Before writing out the records, remove the pictures; keep everything else exact.
....................
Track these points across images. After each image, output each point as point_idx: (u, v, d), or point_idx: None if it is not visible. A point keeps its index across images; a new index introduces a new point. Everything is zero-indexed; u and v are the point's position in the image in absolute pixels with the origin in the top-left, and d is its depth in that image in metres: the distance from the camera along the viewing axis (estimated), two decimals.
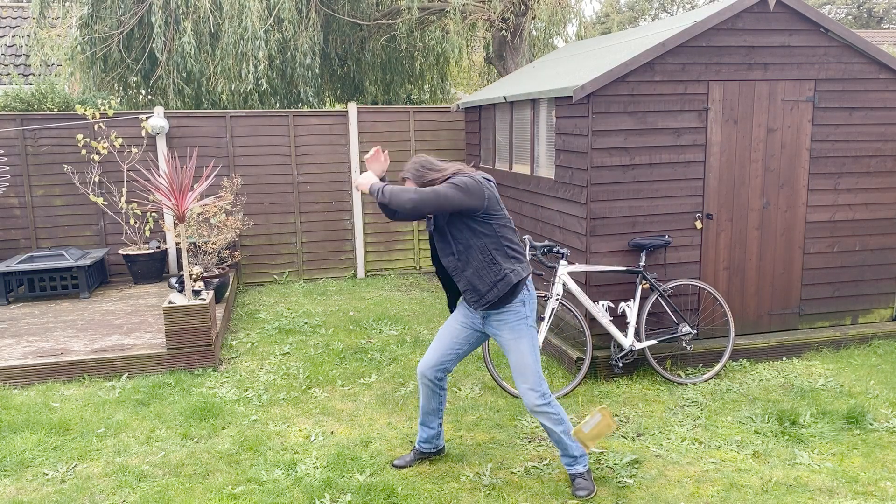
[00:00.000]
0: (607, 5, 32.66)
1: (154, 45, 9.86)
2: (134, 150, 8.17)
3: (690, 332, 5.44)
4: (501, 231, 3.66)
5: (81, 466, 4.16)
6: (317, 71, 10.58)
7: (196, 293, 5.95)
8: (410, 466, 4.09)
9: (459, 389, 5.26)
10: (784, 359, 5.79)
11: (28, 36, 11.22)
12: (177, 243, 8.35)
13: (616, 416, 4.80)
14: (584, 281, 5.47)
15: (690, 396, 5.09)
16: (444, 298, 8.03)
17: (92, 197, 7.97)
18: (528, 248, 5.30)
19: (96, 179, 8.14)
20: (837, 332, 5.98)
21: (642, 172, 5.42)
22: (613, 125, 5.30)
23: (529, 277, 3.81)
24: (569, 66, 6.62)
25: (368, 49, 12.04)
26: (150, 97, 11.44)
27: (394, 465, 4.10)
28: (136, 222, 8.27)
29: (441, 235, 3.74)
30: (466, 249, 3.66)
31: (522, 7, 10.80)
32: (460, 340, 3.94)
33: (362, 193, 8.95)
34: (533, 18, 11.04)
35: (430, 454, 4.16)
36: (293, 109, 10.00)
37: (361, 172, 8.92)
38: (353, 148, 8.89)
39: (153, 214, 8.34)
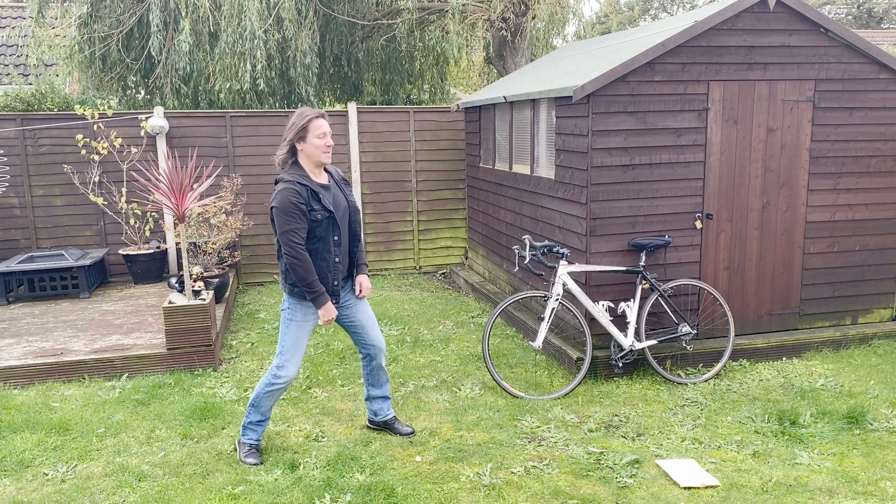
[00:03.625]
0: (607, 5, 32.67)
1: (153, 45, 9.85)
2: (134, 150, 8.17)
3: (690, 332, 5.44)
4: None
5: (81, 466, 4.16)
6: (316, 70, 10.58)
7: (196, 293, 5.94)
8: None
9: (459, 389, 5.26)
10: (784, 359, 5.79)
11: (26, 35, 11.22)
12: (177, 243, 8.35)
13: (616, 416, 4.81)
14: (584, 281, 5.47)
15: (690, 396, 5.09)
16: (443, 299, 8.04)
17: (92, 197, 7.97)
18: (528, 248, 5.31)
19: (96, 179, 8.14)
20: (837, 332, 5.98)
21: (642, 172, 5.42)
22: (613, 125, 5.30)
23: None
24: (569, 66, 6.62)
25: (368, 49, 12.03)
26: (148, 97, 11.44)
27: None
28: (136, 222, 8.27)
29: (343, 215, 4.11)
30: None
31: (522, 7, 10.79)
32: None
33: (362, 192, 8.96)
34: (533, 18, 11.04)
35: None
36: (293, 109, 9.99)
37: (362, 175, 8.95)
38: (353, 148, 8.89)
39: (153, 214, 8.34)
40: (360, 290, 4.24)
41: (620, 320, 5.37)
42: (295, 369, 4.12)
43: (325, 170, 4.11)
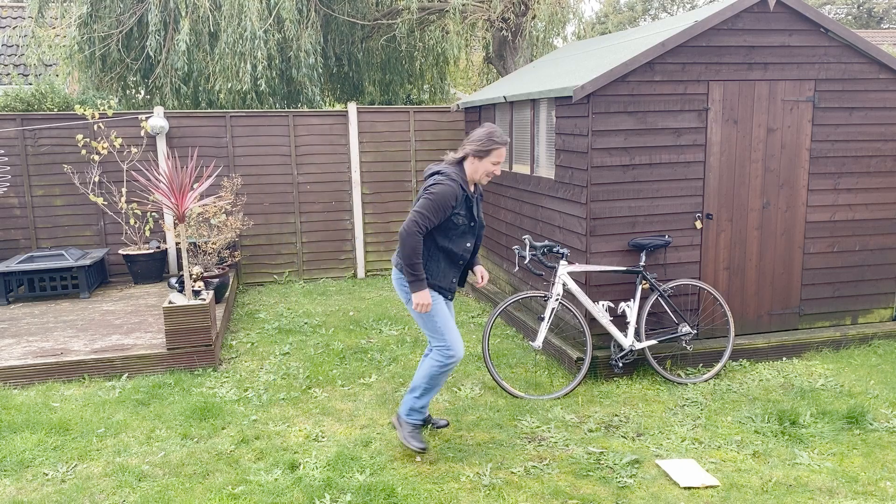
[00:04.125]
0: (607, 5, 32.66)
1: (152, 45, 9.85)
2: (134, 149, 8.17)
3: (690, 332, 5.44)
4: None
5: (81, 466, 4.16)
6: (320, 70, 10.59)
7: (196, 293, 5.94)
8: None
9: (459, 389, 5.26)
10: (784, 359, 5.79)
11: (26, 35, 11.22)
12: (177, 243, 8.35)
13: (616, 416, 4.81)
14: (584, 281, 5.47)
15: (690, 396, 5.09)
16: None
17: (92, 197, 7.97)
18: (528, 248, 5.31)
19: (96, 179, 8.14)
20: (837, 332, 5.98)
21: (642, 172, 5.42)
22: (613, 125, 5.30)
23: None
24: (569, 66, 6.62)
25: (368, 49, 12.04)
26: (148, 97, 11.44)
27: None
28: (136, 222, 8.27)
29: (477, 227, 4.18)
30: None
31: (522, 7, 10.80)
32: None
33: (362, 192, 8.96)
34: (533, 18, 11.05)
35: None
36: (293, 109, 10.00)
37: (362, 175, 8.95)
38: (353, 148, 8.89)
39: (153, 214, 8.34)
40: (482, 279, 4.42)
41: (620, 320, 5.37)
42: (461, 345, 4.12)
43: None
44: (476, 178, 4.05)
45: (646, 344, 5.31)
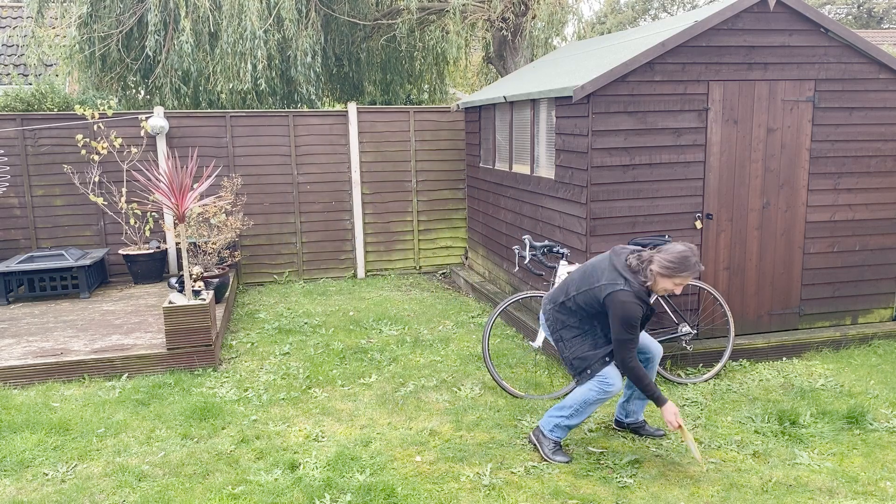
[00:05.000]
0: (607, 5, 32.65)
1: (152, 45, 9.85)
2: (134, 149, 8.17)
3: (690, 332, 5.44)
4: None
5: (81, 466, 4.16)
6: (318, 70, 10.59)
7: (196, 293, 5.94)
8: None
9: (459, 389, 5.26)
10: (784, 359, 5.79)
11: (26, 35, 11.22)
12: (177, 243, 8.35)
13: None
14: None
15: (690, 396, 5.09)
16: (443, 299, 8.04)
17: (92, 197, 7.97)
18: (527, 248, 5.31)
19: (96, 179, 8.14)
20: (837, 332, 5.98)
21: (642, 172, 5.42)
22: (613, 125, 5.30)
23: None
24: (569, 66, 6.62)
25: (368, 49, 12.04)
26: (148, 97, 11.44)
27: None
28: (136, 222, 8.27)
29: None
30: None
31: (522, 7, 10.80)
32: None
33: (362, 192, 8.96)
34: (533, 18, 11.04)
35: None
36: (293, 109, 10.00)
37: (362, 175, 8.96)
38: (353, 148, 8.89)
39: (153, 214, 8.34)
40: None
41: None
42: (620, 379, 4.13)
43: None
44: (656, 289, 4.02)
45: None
....................
**Output below**
Track these points across images. After each image, output each point as point_idx: (u, v, d), or point_idx: None if it is not visible. A point keeps its index across images; a new index introduces a new point. Everything is zero-indexed; u and v are the point's position in the image in absolute pixels with the origin in the top-left, and d is its depth in that image in metres: the distance from the camera along the viewing axis (estimated), two decimals.
[00:00.000]
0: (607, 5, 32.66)
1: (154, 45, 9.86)
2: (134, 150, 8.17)
3: (690, 332, 5.44)
4: (501, 231, 3.66)
5: (81, 466, 4.16)
6: (317, 71, 10.58)
7: (196, 293, 5.95)
8: (410, 466, 4.09)
9: (459, 389, 5.26)
10: (784, 359, 5.79)
11: (28, 36, 11.22)
12: (177, 243, 8.35)
13: (616, 416, 4.80)
14: (584, 281, 5.47)
15: (690, 396, 5.09)
16: (444, 298, 8.03)
17: (92, 197, 7.97)
18: (528, 248, 5.30)
19: (96, 179, 8.14)
20: (837, 332, 5.98)
21: (642, 172, 5.42)
22: (613, 125, 5.30)
23: (529, 277, 3.81)
24: (569, 66, 6.62)
25: (368, 49, 12.04)
26: (150, 97, 11.44)
27: (394, 465, 4.10)
28: (136, 222, 8.27)
29: (441, 235, 3.74)
30: (466, 249, 3.66)
31: (522, 7, 10.80)
32: (460, 340, 3.94)
33: (362, 193, 8.95)
34: (533, 18, 11.04)
35: (430, 454, 4.16)
36: (293, 109, 10.00)
37: (361, 172, 8.92)
38: (353, 148, 8.89)
39: (153, 214, 8.34)
[00:03.625]
0: (607, 5, 32.67)
1: (153, 45, 9.85)
2: (134, 150, 8.17)
3: (690, 332, 5.44)
4: None
5: (81, 466, 4.16)
6: (316, 70, 10.58)
7: (196, 293, 5.94)
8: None
9: (459, 389, 5.26)
10: (784, 359, 5.79)
11: (26, 35, 11.22)
12: (177, 243, 8.35)
13: (616, 416, 4.81)
14: (584, 281, 5.47)
15: (690, 396, 5.09)
16: (443, 299, 8.04)
17: (92, 197, 7.97)
18: (528, 248, 5.31)
19: (96, 179, 8.14)
20: (837, 332, 5.98)
21: (642, 172, 5.42)
22: (613, 125, 5.30)
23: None
24: (569, 66, 6.62)
25: (368, 49, 12.03)
26: (148, 97, 11.44)
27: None
28: (136, 222, 8.27)
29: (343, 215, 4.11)
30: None
31: (522, 7, 10.79)
32: None
33: (362, 192, 8.96)
34: (533, 18, 11.04)
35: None
36: (293, 109, 9.99)
37: (362, 175, 8.95)
38: (353, 148, 8.89)
39: (153, 214, 8.34)
40: (360, 290, 4.24)
41: (620, 320, 5.37)
42: (295, 369, 4.12)
43: (325, 170, 4.11)
[00:04.125]
0: (607, 5, 32.66)
1: (152, 45, 9.85)
2: (134, 149, 8.17)
3: (690, 332, 5.44)
4: None
5: (81, 466, 4.16)
6: (320, 70, 10.59)
7: (196, 293, 5.94)
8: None
9: (459, 389, 5.26)
10: (784, 359, 5.79)
11: (26, 35, 11.22)
12: (177, 243, 8.35)
13: (616, 416, 4.81)
14: (584, 281, 5.47)
15: (690, 396, 5.09)
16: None
17: (92, 197, 7.97)
18: (528, 248, 5.31)
19: (96, 179, 8.14)
20: (837, 332, 5.98)
21: (642, 172, 5.42)
22: (613, 125, 5.30)
23: None
24: (569, 66, 6.62)
25: (368, 49, 12.04)
26: (148, 97, 11.44)
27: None
28: (136, 222, 8.27)
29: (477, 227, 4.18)
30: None
31: (522, 7, 10.80)
32: None
33: (362, 192, 8.96)
34: (533, 18, 11.05)
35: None
36: (293, 109, 10.00)
37: (362, 175, 8.95)
38: (353, 148, 8.89)
39: (153, 214, 8.34)
40: (482, 279, 4.42)
41: (620, 320, 5.37)
42: (461, 345, 4.12)
43: None
44: (476, 178, 4.05)
45: (646, 344, 5.31)
[00:05.000]
0: (607, 5, 32.65)
1: (152, 45, 9.85)
2: (134, 149, 8.17)
3: (690, 332, 5.44)
4: None
5: (81, 466, 4.16)
6: (318, 70, 10.59)
7: (196, 293, 5.94)
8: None
9: (459, 389, 5.26)
10: (784, 359, 5.79)
11: (26, 35, 11.22)
12: (177, 243, 8.35)
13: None
14: None
15: (690, 396, 5.09)
16: (443, 299, 8.04)
17: (92, 197, 7.97)
18: (527, 248, 5.31)
19: (96, 179, 8.14)
20: (837, 332, 5.98)
21: (642, 172, 5.42)
22: (613, 125, 5.30)
23: None
24: (569, 66, 6.62)
25: (368, 49, 12.04)
26: (148, 97, 11.44)
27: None
28: (136, 222, 8.27)
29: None
30: None
31: (522, 7, 10.80)
32: None
33: (362, 192, 8.96)
34: (533, 18, 11.04)
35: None
36: (293, 109, 10.00)
37: (362, 175, 8.96)
38: (353, 148, 8.89)
39: (153, 214, 8.34)
40: None
41: None
42: (620, 379, 4.13)
43: None
44: (656, 289, 4.02)
45: None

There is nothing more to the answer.